Rotten: Cod is Dead By Netflix

Rotten: Cod is Dead By Netflix
Rotten: Cod is Dead By Netflix

Rotten: Cod is Dead By Netflix

“For thousands of years, the world’s oceans were a source of legendary abundance. There were simply more fish than humans could ever possibly consume.
Until one day, there weren’t.”

            –from Cod is Dead

During the third week of October, 2011, I came across a full page ad in the Wall Street Journal that caught me off guard. It was a PETA ad featuring Sir Paul McCartney and his quote:

“Many years ago, I was fishing, and as I was reeling in the poor fish, I realized, ‘I am killing him, all for the passing pleasure it brings me.’ And something inside me clicked. I realized, as I watched him fight for breath, that his life was as important to him as mine is to me.”

My first reaction? Honestly, it was annoyance that he would equate a fish’s life to human life. But for some reason, his story stayed with me.

Eventually, I came around. Of course a fish’s life is important to a fish. And we humans should respect that.

So when I watched Netflix’ Rotten episode Cod Is Dead, I felt deeply saddened by the way human carelessness has plundered the oceans. In 2015 alone, Americans consumed over 5 billion pounds of seafood.

Cod Is Dead opens with this dire warning:

“The oceans can’t keep up with such demand. Around the world, fish stocks have plummeted and fisheries are crashing.”

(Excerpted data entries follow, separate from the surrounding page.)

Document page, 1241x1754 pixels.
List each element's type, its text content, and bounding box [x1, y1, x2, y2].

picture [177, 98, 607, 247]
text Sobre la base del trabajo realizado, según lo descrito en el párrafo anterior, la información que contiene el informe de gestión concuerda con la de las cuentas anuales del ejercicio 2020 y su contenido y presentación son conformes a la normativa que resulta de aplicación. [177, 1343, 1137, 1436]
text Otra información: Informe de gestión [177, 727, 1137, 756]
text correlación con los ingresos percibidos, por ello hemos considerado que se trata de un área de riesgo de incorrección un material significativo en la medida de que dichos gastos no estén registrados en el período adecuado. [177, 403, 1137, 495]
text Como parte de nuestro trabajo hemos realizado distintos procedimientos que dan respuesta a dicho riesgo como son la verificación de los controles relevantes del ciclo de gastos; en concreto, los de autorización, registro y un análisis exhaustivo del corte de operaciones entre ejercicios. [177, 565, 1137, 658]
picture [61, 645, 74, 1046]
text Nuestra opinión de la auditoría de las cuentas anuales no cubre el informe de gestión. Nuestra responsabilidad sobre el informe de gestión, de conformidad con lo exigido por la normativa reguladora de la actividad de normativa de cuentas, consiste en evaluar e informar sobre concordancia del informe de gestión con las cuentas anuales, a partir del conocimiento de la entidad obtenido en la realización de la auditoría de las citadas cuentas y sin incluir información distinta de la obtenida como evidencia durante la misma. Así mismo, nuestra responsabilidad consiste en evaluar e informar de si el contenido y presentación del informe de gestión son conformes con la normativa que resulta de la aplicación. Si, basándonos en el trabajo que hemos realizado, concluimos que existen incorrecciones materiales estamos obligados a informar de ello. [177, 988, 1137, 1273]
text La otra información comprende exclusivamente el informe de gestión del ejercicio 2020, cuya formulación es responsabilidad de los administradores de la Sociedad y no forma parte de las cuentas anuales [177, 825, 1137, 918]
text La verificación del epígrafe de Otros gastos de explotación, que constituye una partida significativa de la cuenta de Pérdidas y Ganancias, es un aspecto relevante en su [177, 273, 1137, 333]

In one interview, New Bedford, Massachusetts dock worker Ian Saunders recalled the small fishing-boat operators’ glory days. They ended when he was a boy.

“My father started out as a long liner, catching, like, swordfish. And they fished that out, you know. And then there wasn’t anything left so he went scalloping, and then they fished that out.”

The worst offenders? By far, says Dr. Jonathan Hare of the Northeast Fisheries Science Center, they were the foreign “factory boat” fleets that first appeared in the 1960s and 1970s.

The fleets went all over the world, taking as many fish as they could find without regard for the ecosystems they were decimating. Among their favorite fishing grounds were the waters off New Bedford.

By the time they finished, the factory boats had caused the collapse of the local cod, herring and striped-bass populations.

And in spite of the 1978 law that established a 200-mile zone off the U.S. coast reserved for the American fishing industry, foreign fleets continue to plunder the rest of the oceans at will.

I often tell my kids that future generations will wonder how we could have been so arrogant. We’re the generation expending the Earth’s resources, ravaging its seas and killing off its fish.

Think about it. If we found a “lesser life form” on another planet, would we plunder, ravage and destroy that planet to feed ourselves?

Because that’s basically what we’re doing to the undersea world: swooping in like all-powerful aliens to rob it of life — until there is none left.

What’s on your plate? Change starts with us: Let’s stop contributing to this extinction. Let’s stop eating fish!